# [POTONGAN TEKS]
◆ ◆ ◆ ◆
Channa menerangkan kepada pangeran, bahwa itulah keadaan seorang
tua, tetapi bukan keadaannya sewaktu ia dilahirkan.
“ Sewaktu masih muda orang itu seperti kita dan karena sekarang ia
sudah tua sekali maka keadaanya telah berubah seperti yang tuanku lihat.
Sebaiknya tuanku lupakan saja orang tua itu. Setiap orang kalau sudah terlalu
lama hidup di dunia akan menjadi seperti oarang tua itu, hal ini tidak dapat
dielakkan.”[20]
Atas keterangan Channa ia tahu bahwa segala makhluk kelak akan
menjadi tua seperti orang tua itu. Dengan wajah yang muram sekali Siddharta
kembali keistana.[21]
Setelah persoalan ini dilaporkan kepada Raja, maka Raja menjadi
sedih sekali dan ia merasa kuatir bahwa hal ini dapat menyebabkan pangeran
meninggalkan istana.
Berselang beberapa hari pangeran kembali memohon kepada Raja agar
diperkenankan melihat-lihat lagi kota Kapilavattu, tapi sekarang tanpa lebih
dulu memberitahukannya kepada para penduduk.
Dengan berat hati Raja mengizinkan karena beliau tahu tidak ada
gunanya melarang, sebab hal itu tentu akan membuat pangeran bersedih. Pada
kesempatan ini pangeran pergi bersama-sama Channa dan berpakaian seperti anak
kelurga Bangsawan, karen ia tidak ingin dikenal sewaktu sedang berjalan-jalan.
Hari itu pemandangan kota berlainan sekali, tidak ada penduduk
berkumpul untuk mengelu-elukannya, tidak ada bendera-bendera, tunggul-tunggul,
bunga-bunnga dan penduduk yang berpakaian rapi. Tetapi pada hari itu pangeran
dapat melihat penduduk yang sibuk bekerja.
Pangeran memperhatikan orang-orang kecil ini yang sderhana dan
semua orang kehilatannya sibuk sekali, bahagia dan senang dengan pekerjanya.
Tetapi Pangeran juga melihat seorang yang sdeang merintih-rintih dan
berguling-guling ditanah dengan kedua tangannya memegang perutnya. Dimuka dan
badannya terdapat bercak-bercak berwarna ungu, matanya berputar-putar dan
nafasnya mengap-mengap.
Untuk kedua kali dalam hidupnya Pangeran melihat sesuatu yang
membuat beliau sangat sedih. Pangeran yang dikenal sebagai orang yang penuh
kasih sayang dengan cepat menghampiri orang itu, mengangkatnya meletakkan
kepalanya dipangkuannya dan dengan suara menghibur menanyakan: “mengapa engkau,
engku mengapakah?” orang sakit itu sudah tidak adapat menjawab. Ia hanya menangis
tersedu-sedu.
◆ ◆ ◆ ◆
# [CATATAN YANG DIBERIKAN]
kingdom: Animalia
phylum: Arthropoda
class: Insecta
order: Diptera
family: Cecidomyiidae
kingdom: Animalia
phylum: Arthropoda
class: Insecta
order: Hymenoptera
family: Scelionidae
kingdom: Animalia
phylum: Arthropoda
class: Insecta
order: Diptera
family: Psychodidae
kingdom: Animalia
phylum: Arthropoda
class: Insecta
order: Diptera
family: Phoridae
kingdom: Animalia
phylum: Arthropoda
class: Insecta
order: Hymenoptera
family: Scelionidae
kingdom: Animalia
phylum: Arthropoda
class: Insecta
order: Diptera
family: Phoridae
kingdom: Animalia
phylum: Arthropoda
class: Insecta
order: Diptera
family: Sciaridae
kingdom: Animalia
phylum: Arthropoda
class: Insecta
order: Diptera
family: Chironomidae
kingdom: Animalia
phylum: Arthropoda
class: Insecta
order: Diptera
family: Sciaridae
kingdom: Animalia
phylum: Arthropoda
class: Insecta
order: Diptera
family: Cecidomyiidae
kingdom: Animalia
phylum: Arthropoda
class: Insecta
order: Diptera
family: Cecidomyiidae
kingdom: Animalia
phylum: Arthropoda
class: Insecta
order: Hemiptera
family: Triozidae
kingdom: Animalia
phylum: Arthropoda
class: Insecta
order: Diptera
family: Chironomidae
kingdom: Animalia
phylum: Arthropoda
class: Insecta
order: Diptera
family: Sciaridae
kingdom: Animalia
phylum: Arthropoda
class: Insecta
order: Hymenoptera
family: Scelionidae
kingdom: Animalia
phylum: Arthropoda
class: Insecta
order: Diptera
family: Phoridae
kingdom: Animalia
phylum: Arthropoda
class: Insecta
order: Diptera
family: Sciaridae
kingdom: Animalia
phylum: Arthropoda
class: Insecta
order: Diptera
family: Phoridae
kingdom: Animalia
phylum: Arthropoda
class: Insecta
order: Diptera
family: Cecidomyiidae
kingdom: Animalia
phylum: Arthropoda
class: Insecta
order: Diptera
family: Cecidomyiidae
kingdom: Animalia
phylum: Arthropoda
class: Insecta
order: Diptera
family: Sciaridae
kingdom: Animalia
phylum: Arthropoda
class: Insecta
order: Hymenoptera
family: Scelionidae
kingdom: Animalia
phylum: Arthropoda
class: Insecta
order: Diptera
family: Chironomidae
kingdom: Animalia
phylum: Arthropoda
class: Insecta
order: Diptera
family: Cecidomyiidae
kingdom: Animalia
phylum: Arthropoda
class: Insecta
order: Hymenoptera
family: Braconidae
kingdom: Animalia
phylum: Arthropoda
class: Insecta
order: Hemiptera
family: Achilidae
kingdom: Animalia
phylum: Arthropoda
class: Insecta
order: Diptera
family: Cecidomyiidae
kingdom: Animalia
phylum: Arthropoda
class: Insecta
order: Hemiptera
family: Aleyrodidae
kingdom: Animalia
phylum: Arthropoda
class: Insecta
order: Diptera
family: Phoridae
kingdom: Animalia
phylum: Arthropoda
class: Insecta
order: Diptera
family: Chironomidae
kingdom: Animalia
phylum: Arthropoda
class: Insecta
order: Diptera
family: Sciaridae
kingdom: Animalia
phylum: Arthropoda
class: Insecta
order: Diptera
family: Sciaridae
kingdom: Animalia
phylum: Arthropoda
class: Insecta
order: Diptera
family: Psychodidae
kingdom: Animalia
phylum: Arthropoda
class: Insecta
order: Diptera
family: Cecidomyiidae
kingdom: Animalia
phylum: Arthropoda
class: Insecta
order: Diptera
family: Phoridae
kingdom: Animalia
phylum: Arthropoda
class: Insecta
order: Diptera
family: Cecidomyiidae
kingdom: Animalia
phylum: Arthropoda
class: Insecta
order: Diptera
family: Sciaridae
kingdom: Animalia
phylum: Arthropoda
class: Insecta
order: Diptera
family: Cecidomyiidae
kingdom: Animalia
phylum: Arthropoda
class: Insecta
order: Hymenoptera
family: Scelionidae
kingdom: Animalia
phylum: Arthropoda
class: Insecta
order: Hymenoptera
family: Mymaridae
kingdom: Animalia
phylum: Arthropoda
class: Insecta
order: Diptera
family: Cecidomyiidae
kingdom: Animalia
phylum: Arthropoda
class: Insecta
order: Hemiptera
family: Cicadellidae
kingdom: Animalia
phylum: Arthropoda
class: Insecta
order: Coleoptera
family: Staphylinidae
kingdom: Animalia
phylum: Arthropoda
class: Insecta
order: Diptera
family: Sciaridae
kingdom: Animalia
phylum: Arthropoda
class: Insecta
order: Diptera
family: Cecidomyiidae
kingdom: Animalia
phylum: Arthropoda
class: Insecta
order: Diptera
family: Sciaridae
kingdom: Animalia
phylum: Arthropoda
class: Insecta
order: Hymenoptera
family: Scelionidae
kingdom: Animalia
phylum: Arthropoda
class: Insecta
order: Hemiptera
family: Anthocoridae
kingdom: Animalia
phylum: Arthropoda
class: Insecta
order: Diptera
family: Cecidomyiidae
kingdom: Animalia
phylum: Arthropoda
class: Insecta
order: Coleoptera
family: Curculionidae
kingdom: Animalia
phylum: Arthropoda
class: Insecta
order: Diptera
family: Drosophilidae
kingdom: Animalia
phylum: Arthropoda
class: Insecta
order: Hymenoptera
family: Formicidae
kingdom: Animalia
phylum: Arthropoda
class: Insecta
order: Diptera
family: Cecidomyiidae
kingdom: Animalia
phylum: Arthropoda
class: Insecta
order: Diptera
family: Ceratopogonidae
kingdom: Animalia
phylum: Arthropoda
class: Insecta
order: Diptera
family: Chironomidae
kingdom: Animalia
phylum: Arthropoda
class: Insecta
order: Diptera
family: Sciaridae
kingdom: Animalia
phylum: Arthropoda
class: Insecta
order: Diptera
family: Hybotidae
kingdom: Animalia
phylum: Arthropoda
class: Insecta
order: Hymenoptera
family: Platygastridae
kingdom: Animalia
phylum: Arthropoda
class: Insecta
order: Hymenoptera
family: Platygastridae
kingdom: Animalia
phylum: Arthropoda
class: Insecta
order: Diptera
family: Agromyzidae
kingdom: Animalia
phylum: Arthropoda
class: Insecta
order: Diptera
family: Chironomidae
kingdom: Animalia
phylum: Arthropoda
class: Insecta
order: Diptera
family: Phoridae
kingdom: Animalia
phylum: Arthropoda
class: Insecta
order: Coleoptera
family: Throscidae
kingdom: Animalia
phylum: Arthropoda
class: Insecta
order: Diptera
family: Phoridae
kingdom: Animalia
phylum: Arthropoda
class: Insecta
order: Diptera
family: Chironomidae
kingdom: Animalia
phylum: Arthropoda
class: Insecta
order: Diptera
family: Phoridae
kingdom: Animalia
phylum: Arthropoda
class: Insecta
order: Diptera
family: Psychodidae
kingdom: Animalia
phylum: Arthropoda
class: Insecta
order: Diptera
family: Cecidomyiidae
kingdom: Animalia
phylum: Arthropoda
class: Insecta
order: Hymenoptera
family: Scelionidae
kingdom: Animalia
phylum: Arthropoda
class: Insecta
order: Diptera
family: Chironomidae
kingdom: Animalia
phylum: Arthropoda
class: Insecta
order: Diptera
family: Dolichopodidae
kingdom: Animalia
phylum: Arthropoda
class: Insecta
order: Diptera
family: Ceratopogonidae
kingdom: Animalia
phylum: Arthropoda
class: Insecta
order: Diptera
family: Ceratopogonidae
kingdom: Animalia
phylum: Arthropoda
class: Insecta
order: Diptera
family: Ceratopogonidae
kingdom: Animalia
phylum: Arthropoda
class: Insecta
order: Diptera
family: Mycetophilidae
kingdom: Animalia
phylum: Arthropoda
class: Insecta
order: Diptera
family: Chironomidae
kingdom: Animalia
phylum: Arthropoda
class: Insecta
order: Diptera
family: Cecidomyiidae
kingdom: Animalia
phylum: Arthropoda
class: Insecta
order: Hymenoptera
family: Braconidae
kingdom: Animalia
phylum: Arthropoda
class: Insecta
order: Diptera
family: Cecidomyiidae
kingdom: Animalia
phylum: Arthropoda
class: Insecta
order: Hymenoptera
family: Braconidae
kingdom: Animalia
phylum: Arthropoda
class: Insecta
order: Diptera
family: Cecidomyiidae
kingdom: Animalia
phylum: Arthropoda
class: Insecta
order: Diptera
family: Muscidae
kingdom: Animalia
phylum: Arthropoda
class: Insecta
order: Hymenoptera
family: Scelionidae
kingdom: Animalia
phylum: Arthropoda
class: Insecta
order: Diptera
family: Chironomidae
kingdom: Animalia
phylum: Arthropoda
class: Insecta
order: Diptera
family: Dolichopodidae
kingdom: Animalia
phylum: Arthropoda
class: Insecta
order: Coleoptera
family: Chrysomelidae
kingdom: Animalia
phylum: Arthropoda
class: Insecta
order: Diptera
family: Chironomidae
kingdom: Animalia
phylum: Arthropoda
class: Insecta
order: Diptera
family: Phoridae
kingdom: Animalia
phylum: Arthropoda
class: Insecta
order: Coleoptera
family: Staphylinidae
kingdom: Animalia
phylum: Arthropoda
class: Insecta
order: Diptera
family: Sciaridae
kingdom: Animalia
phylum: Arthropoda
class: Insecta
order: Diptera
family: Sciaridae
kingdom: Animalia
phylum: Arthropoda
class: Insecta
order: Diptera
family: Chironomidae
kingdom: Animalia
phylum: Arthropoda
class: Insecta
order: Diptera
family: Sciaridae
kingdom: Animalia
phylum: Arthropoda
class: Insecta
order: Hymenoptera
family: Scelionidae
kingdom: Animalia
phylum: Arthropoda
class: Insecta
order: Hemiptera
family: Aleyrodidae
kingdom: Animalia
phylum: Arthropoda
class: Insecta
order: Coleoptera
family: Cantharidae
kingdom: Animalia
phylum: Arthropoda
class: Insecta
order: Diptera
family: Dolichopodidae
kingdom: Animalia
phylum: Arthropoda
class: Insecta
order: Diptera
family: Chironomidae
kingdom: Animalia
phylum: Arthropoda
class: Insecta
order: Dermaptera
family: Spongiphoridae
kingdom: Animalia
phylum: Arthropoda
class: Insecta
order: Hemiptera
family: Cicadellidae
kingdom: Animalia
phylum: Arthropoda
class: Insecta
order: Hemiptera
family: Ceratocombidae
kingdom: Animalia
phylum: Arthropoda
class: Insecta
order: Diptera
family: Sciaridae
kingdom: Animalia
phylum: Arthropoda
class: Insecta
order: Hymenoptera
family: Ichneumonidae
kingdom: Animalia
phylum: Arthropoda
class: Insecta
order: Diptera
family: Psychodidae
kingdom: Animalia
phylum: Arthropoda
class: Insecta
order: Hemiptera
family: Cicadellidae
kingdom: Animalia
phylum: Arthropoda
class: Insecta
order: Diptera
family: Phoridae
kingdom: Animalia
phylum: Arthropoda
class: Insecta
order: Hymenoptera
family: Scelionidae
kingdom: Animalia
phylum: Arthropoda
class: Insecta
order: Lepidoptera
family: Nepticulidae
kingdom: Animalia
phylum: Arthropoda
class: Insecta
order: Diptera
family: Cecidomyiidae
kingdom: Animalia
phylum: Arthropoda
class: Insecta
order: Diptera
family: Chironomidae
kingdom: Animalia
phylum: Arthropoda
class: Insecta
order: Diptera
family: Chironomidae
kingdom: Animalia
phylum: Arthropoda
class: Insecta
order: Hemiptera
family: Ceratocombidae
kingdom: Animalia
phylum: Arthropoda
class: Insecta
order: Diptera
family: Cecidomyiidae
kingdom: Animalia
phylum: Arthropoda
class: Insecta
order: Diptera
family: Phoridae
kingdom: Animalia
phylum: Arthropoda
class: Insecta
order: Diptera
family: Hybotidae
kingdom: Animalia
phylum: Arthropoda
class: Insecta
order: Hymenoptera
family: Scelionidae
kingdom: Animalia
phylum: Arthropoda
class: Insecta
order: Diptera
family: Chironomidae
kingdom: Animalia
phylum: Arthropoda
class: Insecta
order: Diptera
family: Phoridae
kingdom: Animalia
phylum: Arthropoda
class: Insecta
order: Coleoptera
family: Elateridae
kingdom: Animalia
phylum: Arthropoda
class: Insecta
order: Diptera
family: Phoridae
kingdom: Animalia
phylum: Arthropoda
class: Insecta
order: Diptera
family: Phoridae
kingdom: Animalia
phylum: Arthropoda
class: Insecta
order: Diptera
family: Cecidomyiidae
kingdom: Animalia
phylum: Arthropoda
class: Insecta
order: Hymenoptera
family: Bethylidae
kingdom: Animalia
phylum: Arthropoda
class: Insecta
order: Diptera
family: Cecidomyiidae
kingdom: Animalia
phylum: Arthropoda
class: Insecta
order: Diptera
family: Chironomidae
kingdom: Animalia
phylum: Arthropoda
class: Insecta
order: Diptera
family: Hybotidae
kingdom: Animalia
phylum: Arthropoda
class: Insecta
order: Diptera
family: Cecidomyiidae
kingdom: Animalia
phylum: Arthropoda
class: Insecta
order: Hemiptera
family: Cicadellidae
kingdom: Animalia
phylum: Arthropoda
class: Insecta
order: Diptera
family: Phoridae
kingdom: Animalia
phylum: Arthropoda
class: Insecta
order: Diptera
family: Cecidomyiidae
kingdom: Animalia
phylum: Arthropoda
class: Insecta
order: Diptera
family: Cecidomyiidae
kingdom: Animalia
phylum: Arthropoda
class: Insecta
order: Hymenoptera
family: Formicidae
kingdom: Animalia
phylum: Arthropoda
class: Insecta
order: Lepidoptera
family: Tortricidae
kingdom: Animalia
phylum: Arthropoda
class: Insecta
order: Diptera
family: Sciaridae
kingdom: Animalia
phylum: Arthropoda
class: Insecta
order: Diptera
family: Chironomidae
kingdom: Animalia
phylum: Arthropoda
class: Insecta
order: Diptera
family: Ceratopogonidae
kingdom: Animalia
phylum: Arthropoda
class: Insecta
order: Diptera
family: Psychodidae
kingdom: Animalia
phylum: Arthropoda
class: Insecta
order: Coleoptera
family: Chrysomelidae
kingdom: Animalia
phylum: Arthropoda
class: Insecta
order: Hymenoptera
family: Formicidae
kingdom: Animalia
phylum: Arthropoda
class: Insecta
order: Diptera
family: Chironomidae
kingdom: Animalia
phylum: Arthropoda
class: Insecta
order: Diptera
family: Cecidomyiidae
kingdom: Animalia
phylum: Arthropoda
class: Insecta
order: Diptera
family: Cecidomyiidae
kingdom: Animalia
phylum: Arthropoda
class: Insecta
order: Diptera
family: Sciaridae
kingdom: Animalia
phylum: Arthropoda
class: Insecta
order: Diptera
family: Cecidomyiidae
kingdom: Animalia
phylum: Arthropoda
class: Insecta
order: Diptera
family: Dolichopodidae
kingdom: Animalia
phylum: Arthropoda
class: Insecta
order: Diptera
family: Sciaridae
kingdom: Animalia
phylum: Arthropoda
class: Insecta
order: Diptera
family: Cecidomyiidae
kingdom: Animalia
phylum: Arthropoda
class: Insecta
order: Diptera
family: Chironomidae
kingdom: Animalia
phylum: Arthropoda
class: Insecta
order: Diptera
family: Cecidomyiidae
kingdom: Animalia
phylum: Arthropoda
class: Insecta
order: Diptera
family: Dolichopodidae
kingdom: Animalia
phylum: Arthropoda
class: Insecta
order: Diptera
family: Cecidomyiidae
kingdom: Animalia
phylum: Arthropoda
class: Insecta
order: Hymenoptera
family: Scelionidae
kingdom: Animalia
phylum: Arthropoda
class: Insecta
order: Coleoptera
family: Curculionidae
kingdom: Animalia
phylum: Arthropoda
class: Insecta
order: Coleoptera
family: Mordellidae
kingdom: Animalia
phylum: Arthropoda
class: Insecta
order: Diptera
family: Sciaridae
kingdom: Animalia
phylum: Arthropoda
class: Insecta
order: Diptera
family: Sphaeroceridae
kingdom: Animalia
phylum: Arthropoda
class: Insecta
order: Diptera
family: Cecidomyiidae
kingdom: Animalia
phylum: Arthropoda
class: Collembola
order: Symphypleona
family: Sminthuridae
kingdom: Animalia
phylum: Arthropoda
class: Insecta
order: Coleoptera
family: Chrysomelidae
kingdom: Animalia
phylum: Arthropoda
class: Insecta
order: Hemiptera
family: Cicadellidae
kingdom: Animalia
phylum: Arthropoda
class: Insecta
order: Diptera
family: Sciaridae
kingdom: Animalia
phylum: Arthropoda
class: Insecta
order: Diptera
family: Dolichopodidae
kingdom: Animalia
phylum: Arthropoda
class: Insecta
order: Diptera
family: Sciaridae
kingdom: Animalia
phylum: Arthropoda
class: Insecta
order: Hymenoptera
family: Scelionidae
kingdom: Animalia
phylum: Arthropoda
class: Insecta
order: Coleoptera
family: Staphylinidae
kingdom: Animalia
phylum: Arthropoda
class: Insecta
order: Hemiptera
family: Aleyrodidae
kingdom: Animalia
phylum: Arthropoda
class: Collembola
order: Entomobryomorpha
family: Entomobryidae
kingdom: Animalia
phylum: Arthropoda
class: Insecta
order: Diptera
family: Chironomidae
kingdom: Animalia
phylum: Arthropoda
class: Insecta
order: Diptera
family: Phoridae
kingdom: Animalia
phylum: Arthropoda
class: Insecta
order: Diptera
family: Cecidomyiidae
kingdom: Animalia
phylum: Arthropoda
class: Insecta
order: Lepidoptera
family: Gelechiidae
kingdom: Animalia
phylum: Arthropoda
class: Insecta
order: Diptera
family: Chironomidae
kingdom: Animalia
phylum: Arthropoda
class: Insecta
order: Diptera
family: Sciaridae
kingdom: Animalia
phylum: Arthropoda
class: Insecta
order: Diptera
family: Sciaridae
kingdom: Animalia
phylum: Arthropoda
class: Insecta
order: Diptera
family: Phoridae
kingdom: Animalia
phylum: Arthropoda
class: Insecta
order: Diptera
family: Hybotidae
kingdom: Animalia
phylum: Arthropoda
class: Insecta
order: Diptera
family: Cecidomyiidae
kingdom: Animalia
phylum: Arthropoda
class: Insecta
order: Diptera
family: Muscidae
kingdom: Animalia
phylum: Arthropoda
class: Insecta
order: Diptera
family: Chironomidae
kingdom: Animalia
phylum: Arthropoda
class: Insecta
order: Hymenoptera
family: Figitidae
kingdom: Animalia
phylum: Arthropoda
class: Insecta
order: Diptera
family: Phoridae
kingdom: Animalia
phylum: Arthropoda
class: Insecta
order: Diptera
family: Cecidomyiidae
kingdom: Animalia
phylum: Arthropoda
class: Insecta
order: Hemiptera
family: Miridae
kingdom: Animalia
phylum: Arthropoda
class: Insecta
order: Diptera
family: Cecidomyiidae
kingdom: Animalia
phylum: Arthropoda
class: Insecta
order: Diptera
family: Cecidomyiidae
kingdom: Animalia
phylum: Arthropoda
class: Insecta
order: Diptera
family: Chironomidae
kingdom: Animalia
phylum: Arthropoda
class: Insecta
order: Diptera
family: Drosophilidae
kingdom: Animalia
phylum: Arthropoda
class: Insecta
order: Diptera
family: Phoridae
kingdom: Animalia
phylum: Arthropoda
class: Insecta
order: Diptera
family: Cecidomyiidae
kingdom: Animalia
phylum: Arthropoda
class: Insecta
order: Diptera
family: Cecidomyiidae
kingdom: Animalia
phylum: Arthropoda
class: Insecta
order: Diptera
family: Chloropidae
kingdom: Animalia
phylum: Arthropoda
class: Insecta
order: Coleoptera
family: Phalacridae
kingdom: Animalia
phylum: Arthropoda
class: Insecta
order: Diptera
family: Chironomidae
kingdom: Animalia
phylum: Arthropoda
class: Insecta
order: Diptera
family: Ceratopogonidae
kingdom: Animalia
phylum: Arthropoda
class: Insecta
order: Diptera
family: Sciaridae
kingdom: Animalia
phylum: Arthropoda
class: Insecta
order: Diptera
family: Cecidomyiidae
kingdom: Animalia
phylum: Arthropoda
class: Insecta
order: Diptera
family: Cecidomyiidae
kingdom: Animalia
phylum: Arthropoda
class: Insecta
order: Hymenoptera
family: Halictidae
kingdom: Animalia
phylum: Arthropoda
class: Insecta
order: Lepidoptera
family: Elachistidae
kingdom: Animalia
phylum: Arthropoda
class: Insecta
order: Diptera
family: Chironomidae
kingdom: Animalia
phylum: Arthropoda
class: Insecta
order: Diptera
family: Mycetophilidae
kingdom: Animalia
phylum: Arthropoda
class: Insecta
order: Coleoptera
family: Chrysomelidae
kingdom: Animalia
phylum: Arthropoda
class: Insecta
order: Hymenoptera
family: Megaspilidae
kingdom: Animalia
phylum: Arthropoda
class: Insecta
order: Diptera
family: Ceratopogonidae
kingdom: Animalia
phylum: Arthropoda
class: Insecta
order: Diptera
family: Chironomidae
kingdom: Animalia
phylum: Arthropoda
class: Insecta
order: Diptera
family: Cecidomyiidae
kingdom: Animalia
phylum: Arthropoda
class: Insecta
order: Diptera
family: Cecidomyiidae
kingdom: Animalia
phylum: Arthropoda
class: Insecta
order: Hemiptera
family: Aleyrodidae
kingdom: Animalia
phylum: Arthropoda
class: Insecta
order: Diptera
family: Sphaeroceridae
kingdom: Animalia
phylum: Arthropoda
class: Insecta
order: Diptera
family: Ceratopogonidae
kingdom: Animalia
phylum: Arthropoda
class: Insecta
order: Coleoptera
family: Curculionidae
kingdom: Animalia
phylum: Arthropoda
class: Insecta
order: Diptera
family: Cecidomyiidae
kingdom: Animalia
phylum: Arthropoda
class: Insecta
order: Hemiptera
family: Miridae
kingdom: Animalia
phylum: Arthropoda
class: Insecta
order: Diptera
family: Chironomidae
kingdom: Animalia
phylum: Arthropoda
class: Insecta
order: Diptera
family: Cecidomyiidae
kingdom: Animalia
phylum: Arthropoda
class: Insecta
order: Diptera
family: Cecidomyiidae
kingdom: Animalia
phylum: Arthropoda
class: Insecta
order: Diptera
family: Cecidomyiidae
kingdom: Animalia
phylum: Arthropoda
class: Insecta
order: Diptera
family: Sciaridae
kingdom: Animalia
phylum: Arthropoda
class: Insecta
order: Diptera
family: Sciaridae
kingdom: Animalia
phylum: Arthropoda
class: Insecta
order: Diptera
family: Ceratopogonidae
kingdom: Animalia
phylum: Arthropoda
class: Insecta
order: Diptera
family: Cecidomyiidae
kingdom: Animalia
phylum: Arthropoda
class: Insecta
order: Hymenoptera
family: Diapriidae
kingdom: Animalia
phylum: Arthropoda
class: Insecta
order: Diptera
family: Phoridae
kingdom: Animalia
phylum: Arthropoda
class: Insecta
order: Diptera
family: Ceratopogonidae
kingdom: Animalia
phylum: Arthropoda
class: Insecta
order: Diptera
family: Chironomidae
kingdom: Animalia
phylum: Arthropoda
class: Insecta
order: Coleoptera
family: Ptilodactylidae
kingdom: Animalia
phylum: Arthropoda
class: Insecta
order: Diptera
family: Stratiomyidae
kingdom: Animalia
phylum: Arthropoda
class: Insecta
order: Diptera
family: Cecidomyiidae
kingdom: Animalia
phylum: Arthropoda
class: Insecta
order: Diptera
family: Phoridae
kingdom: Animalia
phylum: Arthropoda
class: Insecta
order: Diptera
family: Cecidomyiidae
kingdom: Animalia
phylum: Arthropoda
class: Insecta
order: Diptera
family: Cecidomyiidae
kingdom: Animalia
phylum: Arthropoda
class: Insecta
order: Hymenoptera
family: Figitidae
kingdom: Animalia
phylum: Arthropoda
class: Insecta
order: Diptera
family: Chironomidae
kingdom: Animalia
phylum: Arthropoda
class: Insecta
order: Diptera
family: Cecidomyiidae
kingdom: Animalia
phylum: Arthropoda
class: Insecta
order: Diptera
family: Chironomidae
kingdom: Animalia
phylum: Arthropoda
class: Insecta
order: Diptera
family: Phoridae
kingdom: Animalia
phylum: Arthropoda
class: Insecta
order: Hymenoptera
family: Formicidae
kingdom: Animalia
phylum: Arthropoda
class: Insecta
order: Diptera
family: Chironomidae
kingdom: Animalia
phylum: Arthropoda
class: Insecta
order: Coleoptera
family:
◆ ◆ ◆ ◆
# [SOAL 1]
Apakah setiap pernyataan berikut sesuai dengan kisah Pangeran Siddharta? Jawab ya atau tidak, lalu kutip dengan tepat kata-kata dalam kisah itu yang menentukan jawabannya.
(a) Raja merasa senang ketika persoalan itu dilaporkan kepadanya.
(b) Pada kunjungan berikutnya ke kota, pangeran pergi bersama Channa.
(c) Pada hari kunjungan berikutnya itu, kota dihiasi bendera-bendera.
# [SOAL 2]
Salin kata demi kata bagian kisah Pangeran Siddharta, mulai dari "Untuk kedua kali" dan terus sampai "tersedu-sedu.".
# [SOAL 3]
Lanjutkan kisah Pangeran Siddharta dari titik teks itu berhenti.

# [JAWABAN 1]
(a) Tidak: “Raja menjadi sedih sekali”.
(b) Ya: “pangeran pergi bersama-sama Channa”.
(c) Tidak: “tidak ada bendera-bendera”.

# [JAWABAN 2]
Untuk kedua kali dalam hidupnya Pangeran melihat sesuatu yang
membuat beliau sangat sedih. Pangeran yang dikenal sebagai orang yang penuh
kasih sayang dengan cepat menghampiri orang itu, mengangkatnya meletakkan
kepalanya dipangkuannya dan dengan suara menghibur menanyakan: “mengapa engkau,
engku mengapakah?” orang sakit itu sudah tidak adapat menjawab. Ia hanya menangis
tersedu-sedu.

# [JAWABAN 3]
“ Channa, katakanlah mengapa orang ini? Apakah yang salah dengan
nafasnya? Mengapa ia tidak bicara”?
“ O, Tuanku, jangan sentuh orang itu lama-lama. Orang itu sakit dn
darahnya beracun. Ia diserang demam pes dan seluruh bdannya terasa terbakar.
Oleh karena itulah ia merintih-rintih dan tidak lagi dapat bicara.”
“tetapi apakah ada orang lain yang seperti dia”? “Ada, dan Tuanku
mungkin orangnya kalau Tuanku memegangnya seperti ini. Mohon dengan sangat agar
Tuanku meletakkannya kembali ditanah dan jangan menyentuhnya lagi sebab sakit
pes itu sangat meenular.”
“apakah tidak ada orang yang dapat menolongnya? Apakah semua orang
dapat diserang penyakit? Apakah penyakit datang secara mendadak”?
“betul Tuanku, semua orang dalam dunia dapat terserang penyakit.
Tidak ada orang yang dapat mencegahnya dan itu dapat terjadi setiap saat.”
Mendengar ini pangeran menjadi semakin sedih dan kembali ke istana untuk
merenungi hal ini.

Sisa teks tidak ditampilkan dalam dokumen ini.